Да, были советские литературоведы, которые примитивно истолковывали «Пьяный корабль», как Сергей Петунин, – Н.И.Балашов, например, усматривавший в стихах поэта совпадение со словами Маркса о штурме неба коммунарами. Но всё это за уши притянутые аллюзии, от которых, помню, нас, студентов, предостерегал Я. Явчуновский, приговаривая: «Не будьте вульгарными социологами!».
«Пьяный корабль» – о другом. Анархическое, мальчишеское бунтарство Рембо, его ярая антибуржуазность имеют не политические и социальные, а романтические, индивидуалистические корни. Маршрут пьяного («сумасшедшего» – в других переводах) корабля – это маршрут ясновидения, поиски неизведанного в себе и в мире, где Я поэта отрывается от проторённых путей, теряет руль, ориентир, и тогда перед взором уже абсолютно свободного корабля-человека, сошедшего с орбит, открываются невиданные пейзажи, странные картины, причудливые видения. «Пьяный корабль» – это не только судьба самого поэта, картина предсказанной им своей скорой гибели, это философия жизни, образ человеческого бытия, познание собственной души.
Революционность Рембо в том, что он, смело вторгаясь в «непоэтические» сферы, не страшась вульгаризмов, бытовой лексики, впервые введя их во французскую поэзию, с необычайной непосредственностью и эмоциональностью воспроизводит новую поэтическую действительность, – феерическую, звучную, предельно образную. Поразительное богатство фантазии, какая-то необузданная, изощрённая метафоричность! Какой праздник – его поэзия! И как мне жаль Петунина с его Колей Лыковым, что всё это богатство прошло мимо них. Разочаровал их мой Рембо, представший им «в отрыве от исторического контекста». Да вот, представьте себе, гений на то и гений, что творит в большом отрыве от всех и вся, вырываясь из любого контекста, в том числе и исторического. Я даже о себе в одном из стихов писала:

Просто я из другого теста –
не мякина и не эрзац,
я не вписываюсь в контексты,
не укладываюсь в абзац.

Что уж говорить о Рембо! И как бы ни хотелось Петунину вписать, уложить и втиснуть его в прокрустово ложе своих стереотипных – да, да, несмотря на претензии! исторических представлений, Поэт туда не укладывается.
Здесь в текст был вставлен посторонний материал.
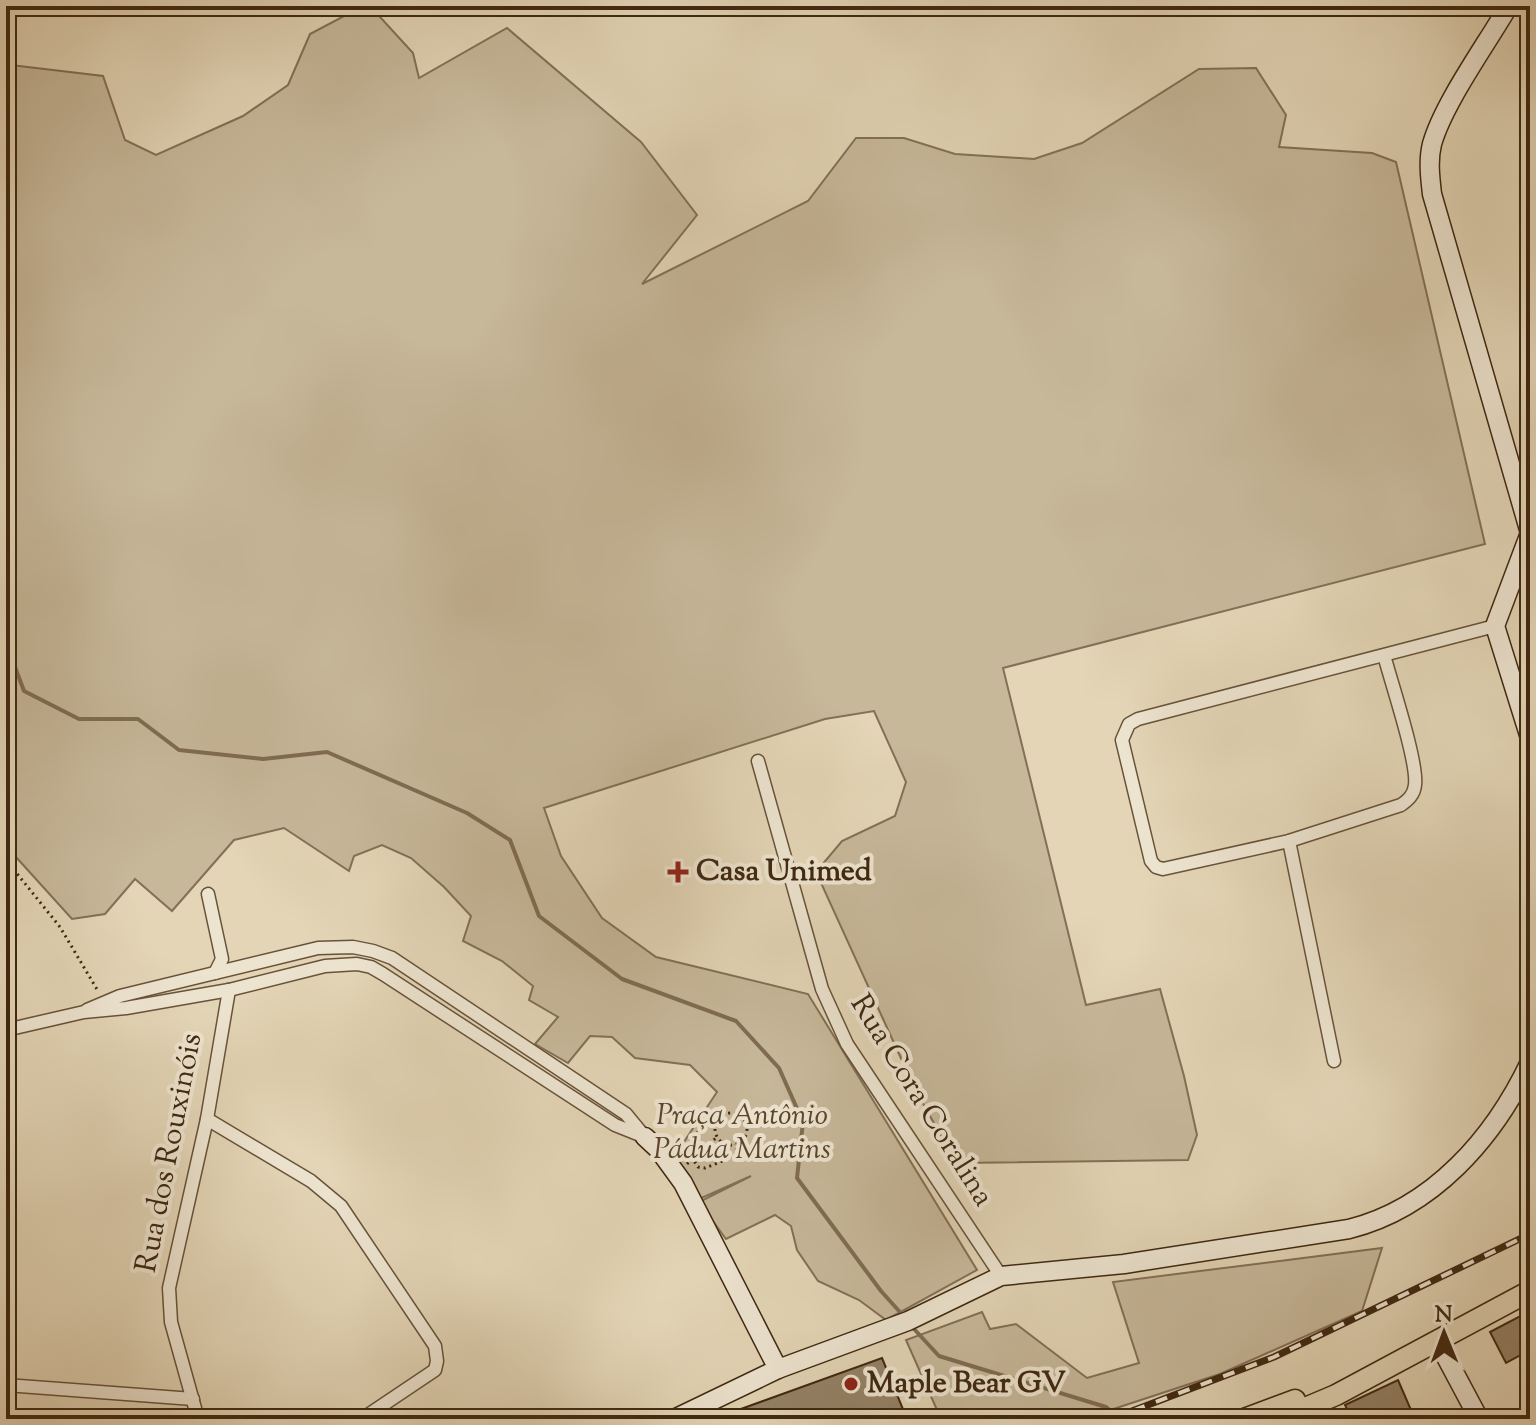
<svg xmlns="http://www.w3.org/2000/svg" width="1536" height="1425" viewBox="0 0 1536 1425" font-family="'Sorts Mill Goudy',serif">
<rect width="100%" height="100%" fill="#e3d5b6"/>
<filter id="stains"><feTurbulence type="fractalNoise" baseFrequency=".0025" numOctaves="4"/><feColorMatrix values="0 0 0 0 .2 0 0 0 0 .09 0 0 0 0 .02 0 0 0 .5 -.17"/></filter>
<radialGradient id="worn" r=".72"><stop offset=".6" stop-color="#630" stop-opacity="0"/><stop offset="1" stop-color="#630" stop-opacity=".3"/></radialGradient>
<g fill="#c7b89a" stroke="#837056" stroke-width="2">
<path d="M 363,6 L 370,6 L 413,53 L 419,78 L 507,28 L 641,142 L 697,215 L 642,284 L 808,201 L 856,138 L 904,138 L 955,154 L 1034,159 L 1082,143 L 1199,69 L 1256,68 L 1286,115 L 1279,147 L 1372,153 L 1396,162 L 1485,544 L 1003,668 L 1086,1005 L 1160,989 L 1184,1076 L 1197,1135 L 1188,1160 L 956,1163 L 915,1089 L 816,872 L 842,841 L 895,816 L 906,782 L 874,711 L 825,719 L 544,808 L 561,856 L 602,918 L 656,957 L 808,994 L 977,1270 L 886,1320 L 859,1300 L 818,1281 L 797,1250 L 791,1226 L 775,1215 L 726,1239 L 699,1202 L 751,1176 L 697,1200 L 672,1160 L 717,1092 L 690,1065 L 635,1058 L 612,1037 L 590,1036 L 568,1063 L 535,1044 L 558,1017 L 529,1000 L 533,986 L 502,961 L 463,941 L 471,916 L 444,887 L 411,858 L 382,845 L 354,856 L 349,871 L 284,828 L 234,840 L 172,911 L 135,879 L 105,914 L 72,919 L 6,846 L 6,70 L 11,65 L 103,76 L 125,140 L 156,155 L 243,116 L 288,85 L 310,34 Z"/>
<path d="M 1382,1248 L 1362,1311 L 1220,1374 L 1083,1419 L 941,1419 L 906,1340 L 982,1312 L 990,1329 L 1016,1324 L 1087,1378 L 1139,1363 L 1113,1282 Z"/>
</g>
<g fill="none" stroke-linecap="round" stroke-linejoin="round">
<g stroke="#806c52" stroke-width="4">
<path d="M 6,643 L 24,691 L 79,719 L 138,719 L 179,750 L 263,759 L 327,752 L 467,813 L 510,840 L 539,916 L 622,979 L 736,1021 L 779,1068 L 803,1122 L 797,1178 L 881,1291 L 899,1311"/>
<path d="M 915,1330 L 939,1356 L 1106,1407 L 1114,1414"/>
</g>
</g>
<g fill="#948267" stroke="#3f2811" stroke-width="2">
<path d="M 1530,1311 L 1530,1350 L 1506,1363 L 1490,1332 Z"/>
<path d="M 882,1358 L 907,1419 L 736,1419 L 738,1410 Z"/>
<path d="M 1398,1380 L 1411,1410 L 1391,1419 L 1352,1419 L 1345,1405 Z"/>
</g>
<g fill="none" stroke-linecap="round" stroke-linejoin="round">
<defs>
<g id="street">
<path d="M 1384,655 C 1391,682 1418,762 1415,785 C 1414,795 1408,800 1401,805 L 1289,841 L 1163,869 L 1156,867 L 1151,861 L 1122,740 L 1129,724 L 1138,719 L 1495,626"/>
<path d="M 758,761 L 822,989 L 847,1044 L 1001,1276"/>
<path d="M 1289,841 L 1334,1061"/>
<path d="M 208,894 L 222,959 L 215,973"/>
<path d="M 87,1010 L 120,996 L 318,948 L 353,947 L 373,951 L 392,958 L 626,1114 L 645,1137"/>
<path d="M 6,1030 L 84,1012 L 126,1008 L 229,990 L 325,966 L 357,964 L 371,967 L 383,974 L 615,1125 L 645,1137"/>
<path d="M 207,1119 L 311,1181 L 341,1206 L 435,1346 L 437,1361 L 435,1370 L 362,1419"/>
<path d="M 6,1385 L 193,1399"/>
<path d="M 198,1419 L 171,1322 L 169,1288 L 207,1119 L 229,990"/>
</g>
<g id="secondary">
<path d="M 1504,6 L 1505,12 C 1483,49 1443,105 1432,144 C 1428,160 1430,177 1432,194 L 1530,533"/>
<path d="M 1530,533 L 1495,626 L 1530,738"/>
<path d="M 645,1137 L 659,1150 L 683,1183 L 778,1369"/>
<path d="M 1438,1342 L 1479,1419"/>
<path d="M 674,1419 L 778,1369 L 908,1321 L 1001,1276 L 1124,1264 L 1349,1229 C 1433,1208 1494,1138 1530,1062"/>
</g>
<g id="primary">
<path d="M 1244,1419 L 1295,1400"/>
<path d="M 1279,1419 L 1336,1395 L 1530,1291"/>
</g>
</defs>
<use href="#street" stroke="#68533a" stroke-width="15"/>
<use href="#secondary" stroke="#3f2811" stroke-width="21"/>
<use href="#primary" stroke="#3f2811" stroke-width="23"/>
<g stroke="#3f2811" stroke-width="3" stroke-dasharray="2 4" stroke-linecap="butt">
<path d="M 6,860 L 60,927 L 98,991"/>
<circle cx="731" cy="1129" r="16"/>
<path d="M 720,1118 L 710,1115 L 688,1146 L 688,1151 L 698,1167 L 705,1168 L 738,1155 L 735,1144"/>
<path d="M 687,1164 L 717,1137"/>
</g>
<use href="#street" stroke="#ede4d0" stroke-width="12"/>
<use href="#secondary" stroke="#ede4d0" stroke-width="18"/>
<use href="#primary" stroke="#e3d5b6" stroke-width="20"/>
<defs>
<path id="rail" d="M 1111,1419 L 1274,1357 L 1530,1234"/>
</defs>
<use href="#rail" stroke="#3f2811" stroke-width="7"/>
<use href="#rail" stroke="#ede4d0" stroke-width="4" stroke-dasharray="12" stroke-linecap="butt"/>
</g>
<g fill="#8f2418" stroke="#ede4d0" stroke-width="3">
<path d="M674 860h8v8h8v8h-8v8h-8v-8h-8v-8h8z"/>
<circle cx="851" cy="1384" r="8"/>
</g>
<g text-anchor="middle" dominant-baseline="central" stroke-width="8" stroke-linejoin="round" paint-order="stroke">
<g font-size="30" font-weight="bold" fill="#3f2811" stroke="#ede4d0" text-anchor="start">
<text x="696" y="872">Casa Unimed</text>
<text x="867" y="1384">Maple Bear GV</text>
</g>
<g font-size="30" fill="#3f2811" stroke="#ede4d0">
<text transform="translate(921 1101) rotate(58)">Rua Cora Coralina</text>
<text transform="translate(170 1153) rotate(-79)">Rua dos Rouxinóis</text>
</g>
<g font-size="30" font-style="italic" fill="#5a452c" stroke="#ede4d0">
<text x="742" y="1116">Praça Antônio<tspan x="742" dy="34">Pádua Martins</tspan></text>
</g>
</g>
<rect width="1536" height="1425" fill="none" stroke="#e3d5b6" stroke-width="32"/>
<rect x="8" y="8" width="1520" height="1409" fill="none" stroke="#3f2811" stroke-width="4"/>
<rect x="16" y="16" width="1504" height="1393" fill="none" stroke="#3f2811" stroke-width="2"/>
<g transform="translate(1444 1333) rotate(359)" stroke="#ede4d0" stroke-width="6" paint-order="stroke">
<path d="M0-6L14 30L0 20L-14 30Z" fill="#3f2811"/>
<text y="-12" font-size="22" font-weight="bold" text-anchor="middle" fill="#3f2811">N</text>
</g>
<rect width="100%" height="100%" filter="url(#stains)"/>
<rect width="100%" height="100%" fill="url(#worn)"/>
</svg>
Да, а что это ещё за «социальный заказ» такой, на который я, по мнению моего случайного занесённого ветром слушателя якобы «воленс-ноленс» работаю? Ну и ну. И в прежние-то подцензурные времена никогда никаких заказов не исполняла, а сейчас-то с какой стати? И уж тем более не собираюсь плясать под дудку невежественных критиков и критиканствующих невежд, прислушиваясь к их глупым замечаниям и некомпетентным поправкам.